___ Ausgewählter Auszug ___
Bundestagspräsidentin Klöckner mahnt zu verantwortungsvollem Umgang mit Steuermitteln für Mitarbeiter

Die Präsidentin des Deutschen Bundestags, Julia Klöckner, mahnt angesichts der Vorwürfe gegen die AfD zu einem verantwortungsvollen Umgang mit Steuermitteln.

Abgeordnete könnten deshalb Mitarbeiter beschäftigen, „weil der Souverän, weil die Steuerzahler das ermöglichen und es für die Arbeitsfähigkeit eines Parlamentes notwendig ist“, sagte Julia Klöckner (CDU) dem „Tagesspiegel“ (Freitagausgabe). Deshalb gebiete es alleine schon der politische Anstand, ordentlich damit umzugehen. „Das schließt sowohl Vetternwirtschaft, Selbstbedienung und anrüchige Anstellungskonstrukte aus“, sagte sie.
___
> Aufgabe A:
Beantworte anhand der Meldung über Julia Klöckner:
(i) Angesichts welcher Vorwürfe mahnt sie zu verantwortungsvollem Umgang mit Steuermitteln?
(ii) Welcher Partei gehört sie laut Meldung an?
(iii) Welcher Zeitung und welcher Ausgabe gegenüber äußerte sie sich?
> Aufgabe B: Was schließt ein ordentlicher Umgang mit den Mitteln nach Klöckners Worten in der Meldung über Julia Klöckner aus? Nenne alles, was sie aufzählt.
> Aufgabe C: Setze die Meldung über Julia Klöckner nach ihrem letzten Satz fort.
Die anschließenden Einträge sind eigenständiges Material und gehören nicht zur Meldung über Julia Klöckner.
___ Gegebene Daten ___
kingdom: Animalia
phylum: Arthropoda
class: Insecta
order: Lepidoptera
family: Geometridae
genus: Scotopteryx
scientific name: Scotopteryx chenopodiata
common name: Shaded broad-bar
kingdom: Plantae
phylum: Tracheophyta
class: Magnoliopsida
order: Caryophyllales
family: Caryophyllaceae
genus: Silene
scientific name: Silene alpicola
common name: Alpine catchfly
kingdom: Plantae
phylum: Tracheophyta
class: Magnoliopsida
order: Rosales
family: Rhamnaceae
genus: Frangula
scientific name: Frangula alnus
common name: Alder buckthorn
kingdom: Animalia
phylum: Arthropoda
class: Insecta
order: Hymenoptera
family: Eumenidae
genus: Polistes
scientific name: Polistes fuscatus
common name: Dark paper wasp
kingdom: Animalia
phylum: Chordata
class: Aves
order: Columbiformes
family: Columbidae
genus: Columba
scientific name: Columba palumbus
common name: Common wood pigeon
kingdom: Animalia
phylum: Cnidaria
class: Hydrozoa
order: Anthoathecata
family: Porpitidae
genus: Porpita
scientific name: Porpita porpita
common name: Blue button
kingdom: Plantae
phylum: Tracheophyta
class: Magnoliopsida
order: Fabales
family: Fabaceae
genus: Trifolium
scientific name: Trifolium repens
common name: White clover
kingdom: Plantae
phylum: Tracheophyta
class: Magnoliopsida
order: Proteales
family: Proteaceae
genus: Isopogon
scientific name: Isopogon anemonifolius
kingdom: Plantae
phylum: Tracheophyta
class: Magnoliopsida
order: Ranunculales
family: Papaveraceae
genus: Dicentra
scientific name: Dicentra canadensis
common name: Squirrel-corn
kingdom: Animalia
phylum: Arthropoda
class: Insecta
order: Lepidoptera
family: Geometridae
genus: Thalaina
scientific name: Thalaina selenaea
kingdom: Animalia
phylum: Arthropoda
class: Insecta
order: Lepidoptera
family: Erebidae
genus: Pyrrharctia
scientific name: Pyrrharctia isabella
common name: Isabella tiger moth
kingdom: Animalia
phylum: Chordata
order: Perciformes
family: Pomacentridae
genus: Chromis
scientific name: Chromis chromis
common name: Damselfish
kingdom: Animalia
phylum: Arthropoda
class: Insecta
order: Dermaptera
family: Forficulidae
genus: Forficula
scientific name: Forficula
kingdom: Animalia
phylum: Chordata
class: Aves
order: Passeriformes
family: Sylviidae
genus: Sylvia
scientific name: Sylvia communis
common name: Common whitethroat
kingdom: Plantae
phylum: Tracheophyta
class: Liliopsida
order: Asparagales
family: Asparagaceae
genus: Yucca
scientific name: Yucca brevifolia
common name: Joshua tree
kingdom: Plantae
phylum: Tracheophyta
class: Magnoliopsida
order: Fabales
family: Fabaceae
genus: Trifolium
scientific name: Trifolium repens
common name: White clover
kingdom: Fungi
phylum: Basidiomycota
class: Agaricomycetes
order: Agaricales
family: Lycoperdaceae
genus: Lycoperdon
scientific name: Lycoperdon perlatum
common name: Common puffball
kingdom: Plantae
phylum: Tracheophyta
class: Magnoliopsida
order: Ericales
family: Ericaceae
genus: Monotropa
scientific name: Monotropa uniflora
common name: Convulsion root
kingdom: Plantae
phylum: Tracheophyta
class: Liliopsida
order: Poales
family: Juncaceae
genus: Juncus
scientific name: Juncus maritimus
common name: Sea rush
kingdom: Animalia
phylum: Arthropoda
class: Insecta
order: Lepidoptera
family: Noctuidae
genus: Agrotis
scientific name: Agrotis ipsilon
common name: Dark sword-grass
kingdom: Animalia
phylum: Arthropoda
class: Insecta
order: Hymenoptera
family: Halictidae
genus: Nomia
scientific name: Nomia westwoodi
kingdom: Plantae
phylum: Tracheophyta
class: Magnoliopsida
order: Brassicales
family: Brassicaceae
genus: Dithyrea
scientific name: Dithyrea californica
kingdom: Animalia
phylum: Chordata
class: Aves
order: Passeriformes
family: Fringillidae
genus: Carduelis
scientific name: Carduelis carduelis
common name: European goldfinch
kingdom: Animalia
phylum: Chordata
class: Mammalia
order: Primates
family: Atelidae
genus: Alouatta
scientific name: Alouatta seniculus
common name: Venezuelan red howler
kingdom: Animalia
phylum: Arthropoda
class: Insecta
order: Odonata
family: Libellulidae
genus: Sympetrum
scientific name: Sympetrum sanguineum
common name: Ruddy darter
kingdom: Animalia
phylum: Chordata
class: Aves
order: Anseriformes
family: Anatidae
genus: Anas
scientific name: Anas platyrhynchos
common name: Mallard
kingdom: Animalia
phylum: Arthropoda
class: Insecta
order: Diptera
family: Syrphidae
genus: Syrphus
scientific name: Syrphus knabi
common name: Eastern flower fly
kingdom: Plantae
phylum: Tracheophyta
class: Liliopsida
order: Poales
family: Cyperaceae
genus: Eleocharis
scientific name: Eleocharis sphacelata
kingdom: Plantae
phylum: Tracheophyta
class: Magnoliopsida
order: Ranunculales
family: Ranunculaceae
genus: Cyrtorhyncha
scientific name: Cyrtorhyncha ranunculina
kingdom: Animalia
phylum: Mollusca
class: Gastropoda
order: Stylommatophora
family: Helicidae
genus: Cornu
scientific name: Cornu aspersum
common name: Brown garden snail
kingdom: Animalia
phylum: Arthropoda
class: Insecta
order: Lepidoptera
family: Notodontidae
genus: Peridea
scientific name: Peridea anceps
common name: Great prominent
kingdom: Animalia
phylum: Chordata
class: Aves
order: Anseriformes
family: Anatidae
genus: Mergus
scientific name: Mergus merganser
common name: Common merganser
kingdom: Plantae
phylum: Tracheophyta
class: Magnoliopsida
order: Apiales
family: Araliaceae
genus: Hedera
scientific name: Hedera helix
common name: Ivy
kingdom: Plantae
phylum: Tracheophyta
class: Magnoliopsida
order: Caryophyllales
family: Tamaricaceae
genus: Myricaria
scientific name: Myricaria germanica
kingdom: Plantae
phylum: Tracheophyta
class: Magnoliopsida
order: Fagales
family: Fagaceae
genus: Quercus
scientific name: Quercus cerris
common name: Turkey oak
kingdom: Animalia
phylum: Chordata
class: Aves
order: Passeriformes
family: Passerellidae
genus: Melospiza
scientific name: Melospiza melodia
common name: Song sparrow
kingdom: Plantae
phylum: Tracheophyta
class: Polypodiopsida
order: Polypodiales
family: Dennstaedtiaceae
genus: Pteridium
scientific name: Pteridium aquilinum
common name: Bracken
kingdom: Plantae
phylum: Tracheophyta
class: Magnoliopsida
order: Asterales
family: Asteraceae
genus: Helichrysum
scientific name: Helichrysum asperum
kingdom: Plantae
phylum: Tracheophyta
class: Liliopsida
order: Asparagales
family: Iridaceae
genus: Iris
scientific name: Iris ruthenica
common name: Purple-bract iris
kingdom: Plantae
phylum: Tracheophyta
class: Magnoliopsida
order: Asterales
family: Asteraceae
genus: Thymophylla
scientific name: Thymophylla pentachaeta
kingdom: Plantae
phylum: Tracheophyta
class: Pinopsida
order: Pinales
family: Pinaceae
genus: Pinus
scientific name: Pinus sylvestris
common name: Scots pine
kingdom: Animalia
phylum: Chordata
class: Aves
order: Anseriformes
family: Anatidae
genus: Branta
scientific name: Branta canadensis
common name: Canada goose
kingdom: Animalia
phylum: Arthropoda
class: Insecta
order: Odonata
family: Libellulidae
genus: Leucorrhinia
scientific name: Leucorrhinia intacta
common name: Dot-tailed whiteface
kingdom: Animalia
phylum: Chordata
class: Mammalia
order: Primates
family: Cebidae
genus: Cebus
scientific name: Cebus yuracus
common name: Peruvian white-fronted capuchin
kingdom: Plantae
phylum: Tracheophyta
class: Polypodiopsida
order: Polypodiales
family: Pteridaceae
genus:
___
> Lösung A:
(i) Angesichts der Vorwürfe gegen die AfD.
(ii) Der CDU.
(iii) Dem „Tagesspiegel“, Freitagausgabe.

> Lösung B:
Vetternwirtschaft
Selbstbedienung
anrüchige Anstellungskonstrukte

> Lösung C:
Außerdem sollten keine Mitarbeiter weiterbezahlt werden, denen ihr Hausausweis verwehrt wurde. Diese Forderung hatte die Bundestagspräsidentin schon kurz vor Weihnahten in einem Schreiben an die ersten Parlamentarischen Geschäftsführer gerichtet. „Ich begrüße es deshalb, dass sich die Fraktionen mit Blick auf mögliche Änderungen des Abgeordnetengesetzes damit beschäftigen“, sagte Klöckner.

Union und SPD fordern eine Verschärfung des Abgeordnetengesetzes, in dem die Anforderungen an über Steuermittel finanzierte Beschäftigte definiert sind. Auch Bundeskanzler Friedrich Merz (CDU) stellte strengere gesetzliche Regeln in Aussicht.